A interrupção das obras no bloco operatório do HDS, devido a uma recusa de visto pelo Tribunal de Contas (TC), foi o mote para as declarações do primeiro-ministro, depois de ouvir as preocupações de Ana Infante, presidente do conselho de administração do HDS, sobre os custos acrescidos gerados pela interrupção da obra.
“Além do pagamento ao empreiteiro, fomos obrigados a recorrer ao aluguer das salas do bloco operatório do Centro Hospitalar do Médio Tejo, em Torres Novas”, disse Ana Infante lamentando ainda que o investimento de 650 mil euros na reestruturação da rede informática do HDS também não tenha obtido visto, apesar de ser financiado a 100 por cento. “Esta reestruturação é imprescindível para o bom funcionamento do bloco operatório”, cuja obra espera ter concluída em Outubro.
Questionado pelos jornalistas, após a visita, António Costa optou por desvalorizar essas questões, afirmando apenas que as “questões do Hospital de Santarém com o Tribunal de Contas estão resolvidas e fazem parte do passado”.

Obras vão ajudar a atrair médicos
Questionado por O MIRANTE sobre a ineficácia do programa de incentivos para fixar os clínicos nas unidades hospitalares do interior do país, o primeiro-ministro admitiu essa realidade mas disse acreditar que as obras que estão a ser feitas, no caso concreto do Hospital de Santarém, são suficientes para atrair mais recursos humanos. “Melhorando as condições de trabalho e fazendo a diferença ao nível dos serviços prestados, vai ser possível essa atracção de recursos humanos”, disse.
O primeiro-ministro e a ministra da Saúde visitaram as obras do bloco operatório central e a construção do novo bloco de partos, passaram ainda pela nova unidade de Medicina Física e de Reabilitação, recentemente remodelada.
Ana Infante referiu que os investimentos em curso, que rondam os 4 milhões de euros em obra e 2,4 milhões em equipamentos, visam combater as listas de espera e cumprir as metas assistenciais, prevendo-se um aumento da actividade cirúrgica da ordem dos 35 por cento, com as cinco salas de que passará a dispor.
Foram ainda apresentados os projectos para instalação do Gabinete Médico-Legal e Forense da Lezíria do Tejo e para a existência de uma unidade de ressonância magnética.
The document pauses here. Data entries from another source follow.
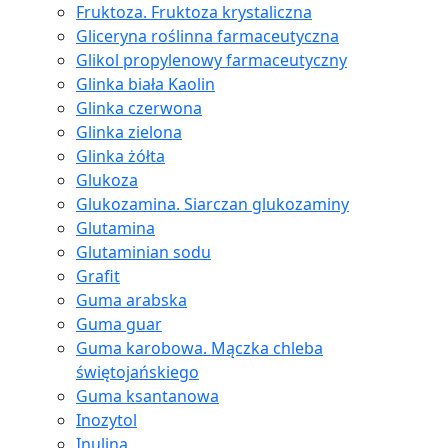
Fruktoza. Fruktoza krystaliczna
Gliceryna roślinna farmaceutyczna
Glikol propylenowy farmaceutyczny
Glinka biała Kaolin
Glinka czerwona
Glinka zielona
Glinka żółta
Glukoza
Glukozamina. Siarczan glukozaminy
Glutamina
Glutaminian sodu
Grafit
Guma arabska
Guma guar
Guma karobowa. Mączka chleba
świętojańskiego
Guma ksantanowa
Inozytol
Inulina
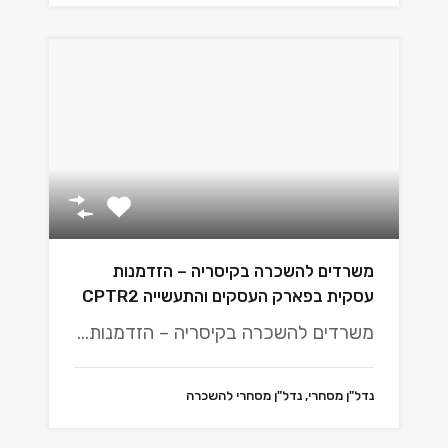
משרדים להשכרה בקיסריה – הזדמנות
עסקית בפארק העסקים והתעשייה CPTR2
משרדים להשכרה בקיסריה – הזדמנות…
נדל"ן מסחרי, נדל"ן מסחרי להשכרה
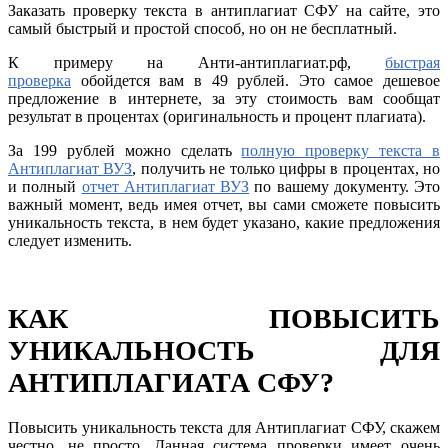
Заказать проверку текста в антиплагиат СФУ на сайте, это
самый быстрый и простой способ, но он не бесплатный.
К примеру на Анти-антиплагиат.рф,
быстрая
проверка
обойдется вам в 49 рублей. Это самое дешевое
предложение в интернете, за эту стоимость вам сообщат
результат в процентах (оригинальность и процент плагиата).
За 199 рублей можно сделать
полную проверку текста в
Антиплагиат ВУЗ
, получить не только цифры в процентах, но
и полный
отчет Антиплагиат ВУЗ
по вашему документу. Это
важный момент, ведь имея отчет, вы сами сможете повысить
уникальность текста, в нем будет указано, какие предложения
следует изменить.
КАК ПОВЫСИТЬ
УНИКАЛЬНОСТЬ ДЛЯ
АНТИПЛАГИАТА СФУ?
Повысить уникальность текста для Антиплагиат СФУ, скажем
честно, не просто. Данная система проверки имеет очень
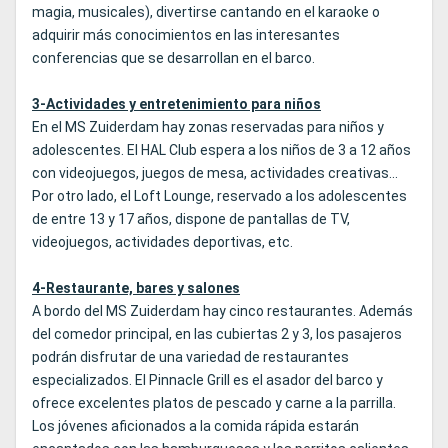
magia, musicales), divertirse cantando en el karaoke o
adquirir más conocimientos en las interesantes
conferencias que se desarrollan en el barco.
3-Actividades y entretenimiento para niños
En el MS Zuiderdam hay zonas reservadas para niños y
adolescentes. El HAL Club espera a los niños de 3 a 12 años
con videojuegos, juegos de mesa, actividades creativas...
Por otro lado, el Loft Lounge, reservado a los adolescentes
de entre 13 y 17 años, dispone de pantallas de TV,
videojuegos, actividades deportivas, etc.
4-Restaurante, bares y salones
A bordo del MS Zuiderdam hay cinco restaurantes. Además
del comedor principal, en las cubiertas 2 y 3, los pasajeros
podrán disfrutar de una variedad de restaurantes
especializados. El Pinnacle Grill es el asador del barco y
ofrece excelentes platos de pescado y carne a la parrilla.
Los jóvenes aficionados a la comida rápida estarán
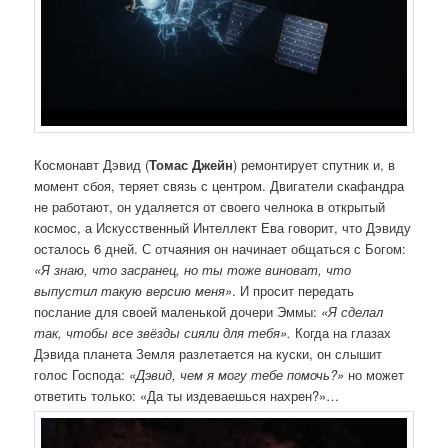
Космонавт Дэвид (
Томас Джейн
) ремонтирует спутник и, в
момент сбоя, теряет связь с центром. Двигатели скафандра
не работают, он удаляется от своего челнока в открытый
космос, а Искусственный Интеллект Ева говорит, что Дэвиду
осталось 6 дней. С отчаяния он начинает общаться с Богом:
«Я знаю, что засранец, но ты тоже виноват, что
выпустил такую версию меня»
. И просит передать
послание для своей маленькой дочери Эммы:
«Я сделал
так, чтобы все звёзды сияли для тебя».
Когда на глазах
Дэвида планета Земля разлетается на куски, он слышит
голос Господа:
«Дэвид, чем я могу тебе помочь?»
но может
ответить только: «Да ты издеваешься нахрен?»…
Segundo a administradora, o protocolo com o Instituto de Medicina Legal foi já assinado, estando em preparação o concurso para a obra, orçada em 500 mil euros. Já a instalação da ressonância magnética, um investimento de 2,5 milhões de euros, que inclui a obra e o equipamento necessário, está em fase de candidatura a fundos comunitários.

Sindicato dos Médicos deixa apelos

Em comunicado emitido a propósito da visita do primeiro-ministro e da ministra da Saúde a Santarém, o Sindicato Independente dos Médicos (SIM) apelou a que sirva para que sejam dadas respostas aos “sérios constrangimentos” que afectam os cidadãos do distrito de Santarém, como o que obriga os doentes que precisam de fazer ressonância magnética a deslocarem-se mais de 80 quilómetros para o distrito de Leiria, sem transportes públicos adequados.
O SIM pede ainda que seja melhorada a reposição dos stocks de material de consumo clínico, o reforço dos quadros com novos médicos especialistas e melhoria das condições de trabalho para os que ainda resistem, no sentido de evitar o encerramento de serviços como recentemente aconteceu com a Unidade Coronária.